▸ **Extract**

★ ★ ★ ★

Three real cases: you maintain an intranet app running in Edge's IE mode and your audit requires an EOT fallback; you only have the WOFF2 distribution of a custom font and need to rebuild an EOT for a legacy kiosk image; or a brand-asset bundle spec lists .eot as a deliverable and you don't want to ship an incomplete kit. For brand-new public websites in 2026, you almost certainly don't need EOT.
It preserves whatever was inside the WOFF2's sfnt payload — outlines, kerning, GSUB/GPOS feature tables, and naming records all survive the round-trip. WOFF2 stores the same TrueType/OpenType tables as the source, just Brotli-compressed and reordered for streaming; converting to EOT decompresses those tables and re-wraps them in the EOT header. Color fonts (COLR/CPAL, sbix, SVG ) technically survive but won't render in IE 6–11 anyway.

★ ★ ★ ★

▸ **Task brief**
Repeat word for word the part of the text on EOT fonts, starting with "Three real cases: you" and going on through "IE 6–11 anyway.".

(Saved entries)
★ ★ ★ ★

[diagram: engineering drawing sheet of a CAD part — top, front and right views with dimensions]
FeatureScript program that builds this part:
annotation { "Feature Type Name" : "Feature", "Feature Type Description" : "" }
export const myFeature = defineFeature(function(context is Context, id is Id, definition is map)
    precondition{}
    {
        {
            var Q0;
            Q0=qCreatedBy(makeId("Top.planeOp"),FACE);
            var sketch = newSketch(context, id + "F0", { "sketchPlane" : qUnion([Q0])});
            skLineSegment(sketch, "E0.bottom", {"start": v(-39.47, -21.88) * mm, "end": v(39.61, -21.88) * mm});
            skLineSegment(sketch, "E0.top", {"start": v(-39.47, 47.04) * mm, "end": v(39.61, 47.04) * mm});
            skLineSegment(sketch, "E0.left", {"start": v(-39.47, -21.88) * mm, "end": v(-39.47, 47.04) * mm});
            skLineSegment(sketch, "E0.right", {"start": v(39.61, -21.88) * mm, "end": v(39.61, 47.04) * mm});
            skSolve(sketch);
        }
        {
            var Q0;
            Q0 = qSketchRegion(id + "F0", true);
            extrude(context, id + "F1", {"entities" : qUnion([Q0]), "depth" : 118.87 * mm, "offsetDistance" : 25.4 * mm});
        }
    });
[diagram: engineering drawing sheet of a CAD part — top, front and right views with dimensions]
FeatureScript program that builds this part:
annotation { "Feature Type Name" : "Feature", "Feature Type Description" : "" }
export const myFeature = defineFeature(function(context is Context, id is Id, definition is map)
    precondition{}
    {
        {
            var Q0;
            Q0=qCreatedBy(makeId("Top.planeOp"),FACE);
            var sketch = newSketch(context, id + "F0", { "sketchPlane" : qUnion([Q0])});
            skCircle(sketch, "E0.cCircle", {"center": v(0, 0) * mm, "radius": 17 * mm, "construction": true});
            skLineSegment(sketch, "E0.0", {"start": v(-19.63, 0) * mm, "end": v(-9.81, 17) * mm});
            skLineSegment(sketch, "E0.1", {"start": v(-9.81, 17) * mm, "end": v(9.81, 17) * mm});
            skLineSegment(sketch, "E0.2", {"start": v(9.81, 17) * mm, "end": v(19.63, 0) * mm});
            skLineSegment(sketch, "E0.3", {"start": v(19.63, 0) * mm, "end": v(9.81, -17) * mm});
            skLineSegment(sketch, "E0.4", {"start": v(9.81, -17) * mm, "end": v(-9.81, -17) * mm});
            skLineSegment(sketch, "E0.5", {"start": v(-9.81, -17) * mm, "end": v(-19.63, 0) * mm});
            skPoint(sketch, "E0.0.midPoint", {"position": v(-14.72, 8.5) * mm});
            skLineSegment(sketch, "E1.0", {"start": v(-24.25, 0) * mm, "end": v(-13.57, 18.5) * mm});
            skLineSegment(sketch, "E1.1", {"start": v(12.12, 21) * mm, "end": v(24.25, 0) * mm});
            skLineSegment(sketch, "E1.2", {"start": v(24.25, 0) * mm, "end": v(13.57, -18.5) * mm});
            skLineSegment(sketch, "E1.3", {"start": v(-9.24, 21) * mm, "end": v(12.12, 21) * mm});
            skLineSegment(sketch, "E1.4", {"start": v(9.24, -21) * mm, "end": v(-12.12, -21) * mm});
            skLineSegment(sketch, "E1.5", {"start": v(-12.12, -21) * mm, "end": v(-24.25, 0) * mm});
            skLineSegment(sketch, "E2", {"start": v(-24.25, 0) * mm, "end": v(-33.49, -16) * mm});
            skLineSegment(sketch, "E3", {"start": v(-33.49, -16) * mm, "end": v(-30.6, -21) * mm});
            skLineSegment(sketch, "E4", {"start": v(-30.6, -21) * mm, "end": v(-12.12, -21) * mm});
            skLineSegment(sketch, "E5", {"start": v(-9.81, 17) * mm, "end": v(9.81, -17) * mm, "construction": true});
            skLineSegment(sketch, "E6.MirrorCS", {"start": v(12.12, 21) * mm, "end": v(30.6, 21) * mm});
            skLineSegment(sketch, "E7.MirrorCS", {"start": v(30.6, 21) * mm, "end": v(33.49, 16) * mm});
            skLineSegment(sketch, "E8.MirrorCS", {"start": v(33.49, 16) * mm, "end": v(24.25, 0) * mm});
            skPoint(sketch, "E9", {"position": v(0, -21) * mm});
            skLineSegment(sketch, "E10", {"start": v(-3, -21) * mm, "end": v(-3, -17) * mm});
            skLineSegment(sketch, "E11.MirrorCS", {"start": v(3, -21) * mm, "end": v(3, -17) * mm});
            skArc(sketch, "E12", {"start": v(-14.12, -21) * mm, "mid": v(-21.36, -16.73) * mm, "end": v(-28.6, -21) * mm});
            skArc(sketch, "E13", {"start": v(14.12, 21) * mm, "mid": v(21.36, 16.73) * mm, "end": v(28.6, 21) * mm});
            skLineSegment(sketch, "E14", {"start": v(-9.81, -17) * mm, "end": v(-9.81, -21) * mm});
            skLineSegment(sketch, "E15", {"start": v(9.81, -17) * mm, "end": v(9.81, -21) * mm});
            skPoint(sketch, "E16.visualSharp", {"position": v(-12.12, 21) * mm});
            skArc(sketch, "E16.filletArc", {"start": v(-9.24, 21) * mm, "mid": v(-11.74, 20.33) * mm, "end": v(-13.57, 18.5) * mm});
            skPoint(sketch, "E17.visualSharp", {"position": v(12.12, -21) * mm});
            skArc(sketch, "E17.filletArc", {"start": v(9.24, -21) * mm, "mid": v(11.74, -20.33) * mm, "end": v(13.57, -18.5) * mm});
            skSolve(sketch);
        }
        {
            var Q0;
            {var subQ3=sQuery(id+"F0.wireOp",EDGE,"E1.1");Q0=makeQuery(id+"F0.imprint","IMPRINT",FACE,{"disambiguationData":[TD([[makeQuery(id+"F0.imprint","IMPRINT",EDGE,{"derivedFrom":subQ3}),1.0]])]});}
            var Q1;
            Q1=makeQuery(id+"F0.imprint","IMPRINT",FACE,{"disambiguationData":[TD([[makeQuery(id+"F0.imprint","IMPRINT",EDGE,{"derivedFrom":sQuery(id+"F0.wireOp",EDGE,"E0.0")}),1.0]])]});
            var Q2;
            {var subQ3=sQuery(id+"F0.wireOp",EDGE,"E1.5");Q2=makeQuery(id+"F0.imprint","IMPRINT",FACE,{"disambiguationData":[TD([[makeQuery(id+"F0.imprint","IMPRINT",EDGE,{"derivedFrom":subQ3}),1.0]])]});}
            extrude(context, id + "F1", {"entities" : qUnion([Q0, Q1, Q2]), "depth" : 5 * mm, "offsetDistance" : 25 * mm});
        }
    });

★ ★ ★ ★

▸ **Output for this task**
Three real cases: you maintain an intranet app running in Edge's IE mode and your audit requires an EOT fallback; you only have the WOFF2 distribution of a custom font and need to rebuild an EOT for a legacy kiosk image; or a brand-asset bundle spec lists .eot as a deliverable and you don't want to ship an incomplete kit. For brand-new public websites in 2026, you almost certainly don't need EOT.
It preserves whatever was inside the WOFF2's sfnt payload — outlines, kerning, GSUB/GPOS feature tables, and naming records all survive the round-trip. WOFF2 stores the same TrueType/OpenType tables as the source, just Brotli-compressed and reordered for streaming; converting to EOT decompresses those tables and re-wraps them in the EOT header. Color fonts (COLR/CPAL, sbix, SVG ) technically survive but won't render in IE 6–11 anyway.